House Bill 16-1334 would allow Colorado counties to impose inclusionary zoning in unincorporated areas. The bill is an effort to mandate “affordable” housing for “low- and moderate-income households.” But inclusionary zoning actually turns some people into second-class citizens and makes housing less affordable for everyone else.
Cities with inclusionary zoning ordinances such as Boulder and Denver typically require developers to sell 10 to 20 percent of the homes they build to low-income families at below-market prices. Research shows that developers respond to such mandates by building fewer homes in cities with such laws and by charging more for the market rate homes they do build to make up for their losses on the “affordable” homes.
Since the sale price of existing homes depends partly on the price of new homes, when inclusionary zoning causes new home prices to rise, existing home prices rise as well. Thus, inclusionary zoning makes housing less affordable for everyone except the lucky few who get to buy a subsidized home.
In lieu of selling some homes at below-market prices, Boulder and Denver “allow” developers to pay into an affordable housing fund. Developers pass this cost on to the buyers of new homes. Every homebuyer except for the subsidized few ends up paying more.
The people who benefit from inclusionary zoning are truly few in number. From 2010 to 2015, less than 100 “affordable” homes were built in Denver as a result of the city’s inclusionary zoning ordinance.
Nor are the buyers of such homes as lucky as would first appear. The homes come with strings attached. When they are ready to move, they often can only sell their homes to other low-income families, and not for more than the price they paid for it plus a small percentage increase to account for inflation. HB 1334 allows for counties to specify “a time period for which affected housing units are required to stay affordable.”
Rather than truly own their home, they are more like feudal tenants who live in the home at the pleasure of the government.
“Buyer BEWARE!! ought to be stamped on every deed attached to an inclusionary residence,” says former Denver City Council member Susan Barnes-Gelt. “Regulations limit appreciation, there is no floor in a tumbling economy. Rental restrictions preclude owner flexibility as do shifting interest rates and lending requirements.”
Barnes-Gelt sponsored Denver’s original inclusionary ordinance in 2002, but ended up opposing an expansion of the ordinance in 2014, writing in the Denver Post, “More carrots, more sticks and greater flexibility in an unsound and ineffective policy is not progress.”

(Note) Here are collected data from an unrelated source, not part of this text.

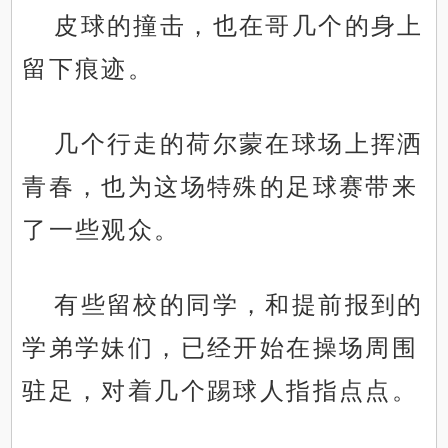
皮球的撞击，也在哥几个的身上
留下痕迹。
几个行走的荷尔蒙在球场上挥洒
青春，也为这场特殊的足球赛带来
了一些观众。
有些留校的同学，和提前报到的
学弟学妹们，已经开始在操场周围
驻足，对着几个踢球人指指点点。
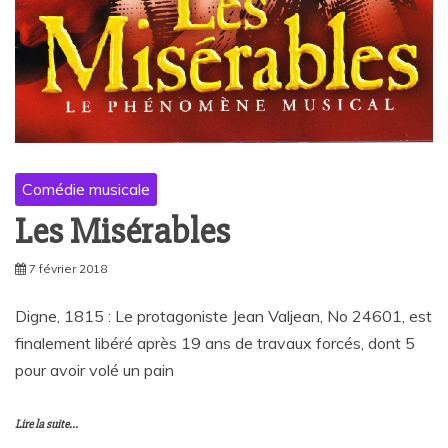
Comédie musicale
Les Misérables
7 février 2018
Digne, 1815 : Le protagoniste Jean Valjean, No 24601, est
finalement libéré après 19 ans de travaux forcés, dont 5
pour avoir volé un pain
Lire la suite...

Another former Denver City Council member, Charlie Brown (who voted against the ordinance in 2002) called it “the worst law we ever passed.”
Inclusionary zoning can’t solve the Denver area’s housing affordability problem because it doesn’t address the real cause of that problem: the urban-growth boundary drawn around Denver-area cities and even tighter restrictions on Boulder. Thanks to Boulder’s greenbelt and other land-use restrictions, Boulder has made itself so unaffordable that low-income families are forced out.
Similarly, inclusionary zoning can’t solve housing affordability issues in counties with restrictive land-use policies.
Moreover, inclusionary zoning may very well run afoul of the law.
A recent U.S. Supreme Court decision found that land-use policies that make housing less affordable for low-income minorities potentially violate the federal Fair Housing Act, even if they were not designed to discriminate against those minorities. This is known as “disparate impact.” Such policies are acceptable only if needed to achieve a “legitimate” goal and there is no other way to achieve that goal without making housing less affordable.
For example, a policy requiring urban residents to connect their homes to sewer systems makes homes a bit more expensive but is legitimate because it protects public health. A policy of making housing more expensive for the majority of low-income families by mandating and subsidizing housing for a small few is less likely to be legitimate.
According to census data, between 2000 and 2010, the share of white families in single-family homes in Denver declined from 69 to 68 percent, but the share of black families in single-family homes declined from 54 to 46 percent. Where the white homeownership rate fell by 4 percent, the black homeownership rate fell by 12 percent. This is in a city that has long practiced inclusionary zoning.
Inclusionary zoning modestly benefits a few chosen families, but it does nothing to make housing more broadly affordable.
It is bad enough that some Colorado municipalities mandate this discriminatory, and ultimately detrimental tool. The legislature would be wise to avoid giving that same authority to counties.